- _INFORMATION PROVIDED_:
------------------------------------------------------------

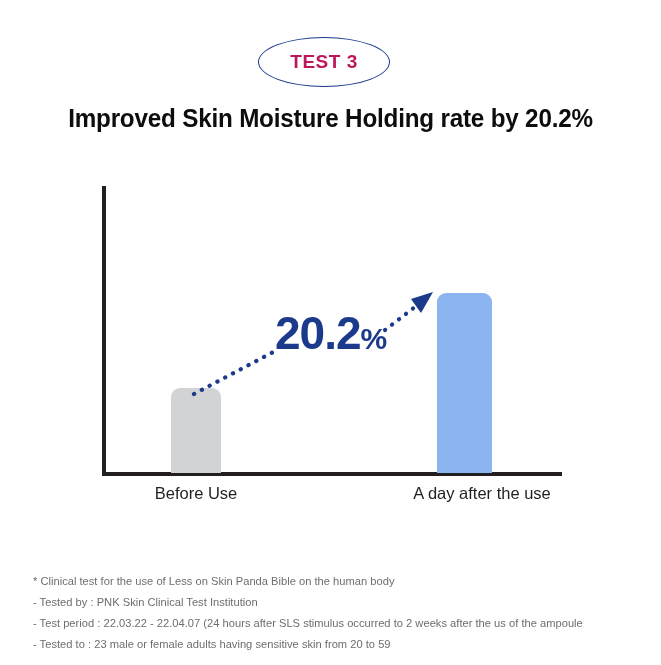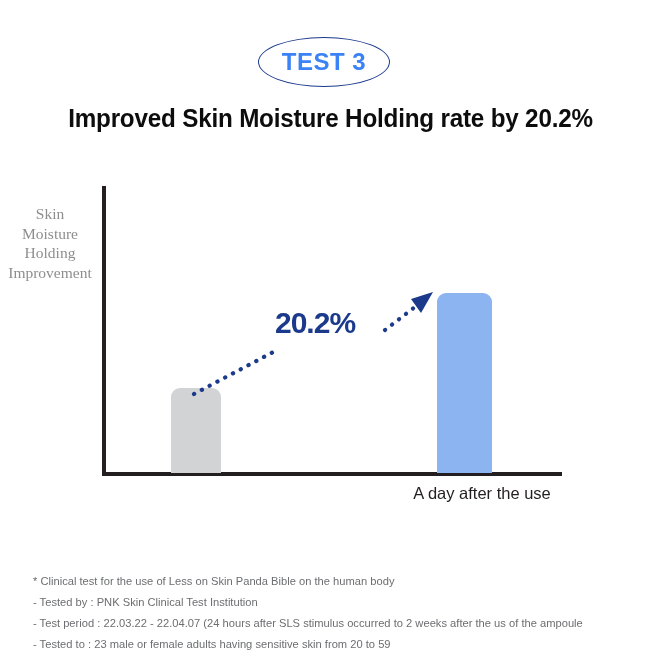"TEST 3" #test-badge-label { color: #3b82f6 -> #be185d; font-size: 24px -> 19px }
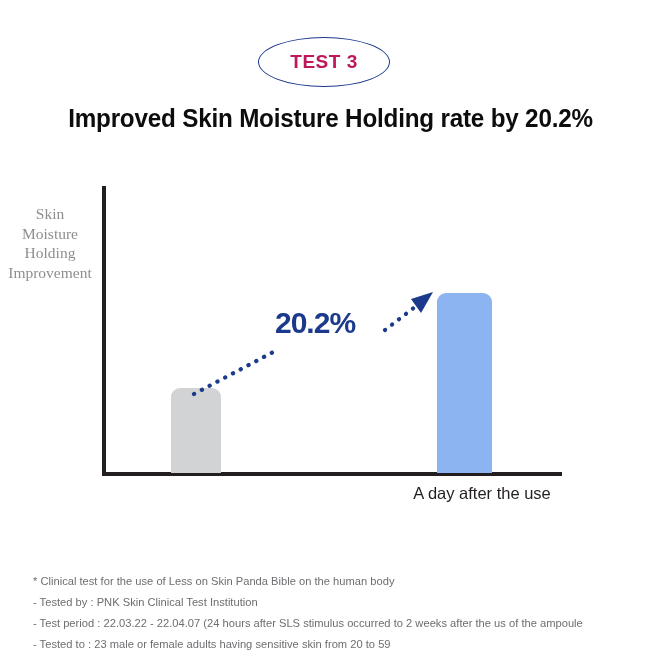"Skin" div { html: <div> <div>Skin</div> <div>Moisture</div> <div>Holding</div> <div>Improvement</div> </div> -> none }
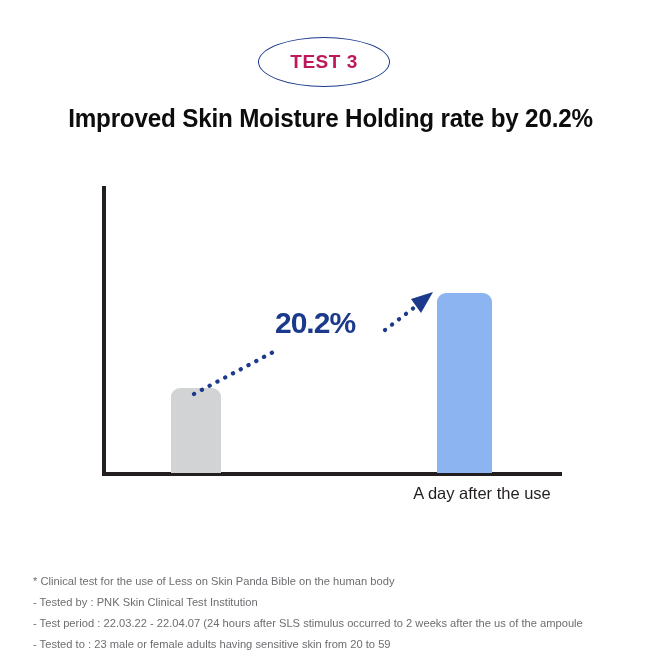"20.2" #delta-value { font-size: 30px -> 46px }
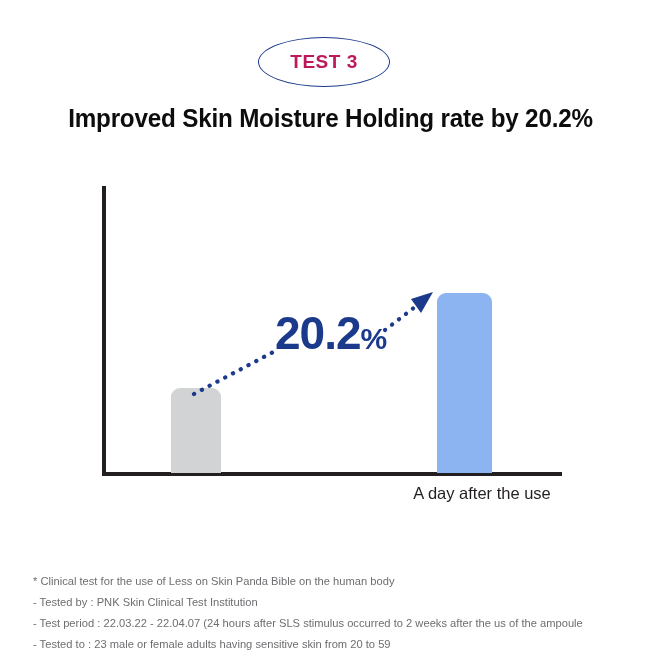"Before Use" div.x-tick-label { html: none -> <div>Before Use</div> }
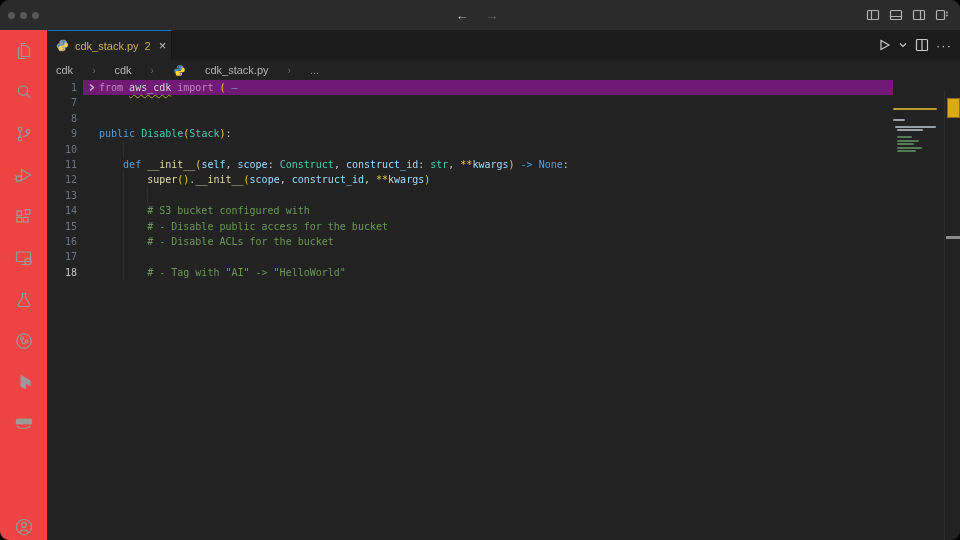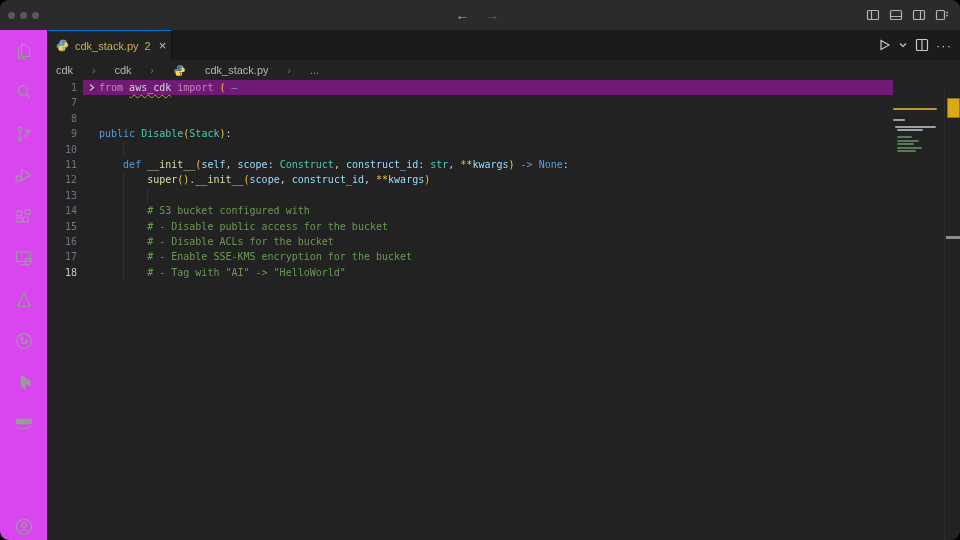"# - Enable SSE-KMS encryption" span.tok-c { html: <span># - Enable SSE-KMS encryption for the bucket</span> -> none }
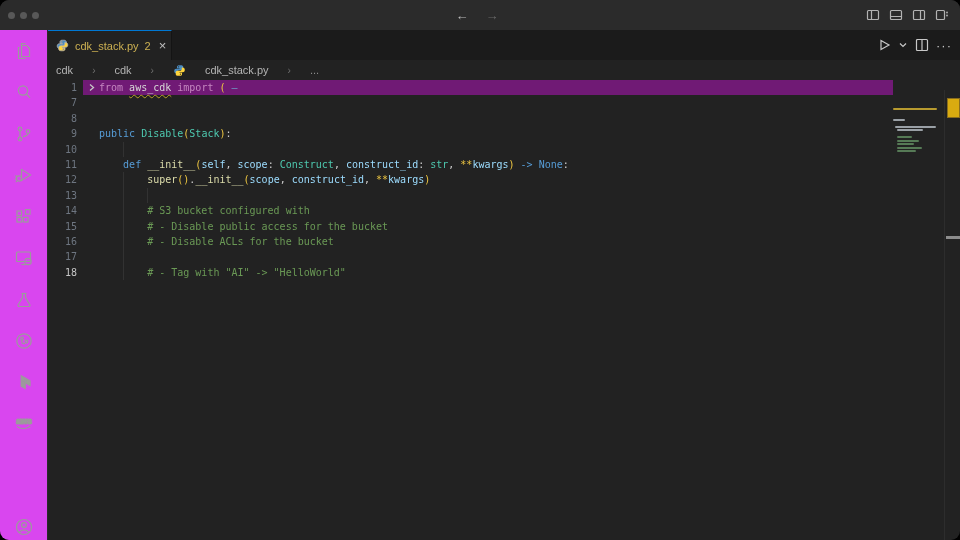"aws" .activitybar { background: #d946ef -> #ef4444 }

------------------------------------------------------------

- _TASK DESCRIPTION_:
Repeat the listing above exactly, omitting the pictures it contains.

- _SOLUTION TO THE PROBLEM_:
"TEST 3" #test-badge-label { color: #3b82f6 -> #be185d; font-size: 24px -> 19px }
"Skin" div { html: <div> <div>Skin</div> <div>Moisture</div> <div>Holding</div> <div>Improvement</div> </div> -> none }
"20.2" #delta-value { font-size: 30px -> 46px }
"Before Use" div.x-tick-label { html: none -> <div>Before Use</div> }
"# - Enable SSE-KMS encryption" span.tok-c { html: <span># - Enable SSE-KMS encryption for the bucket</span> -> none }
"aws" .activitybar { background: #d946ef -> #ef4444 }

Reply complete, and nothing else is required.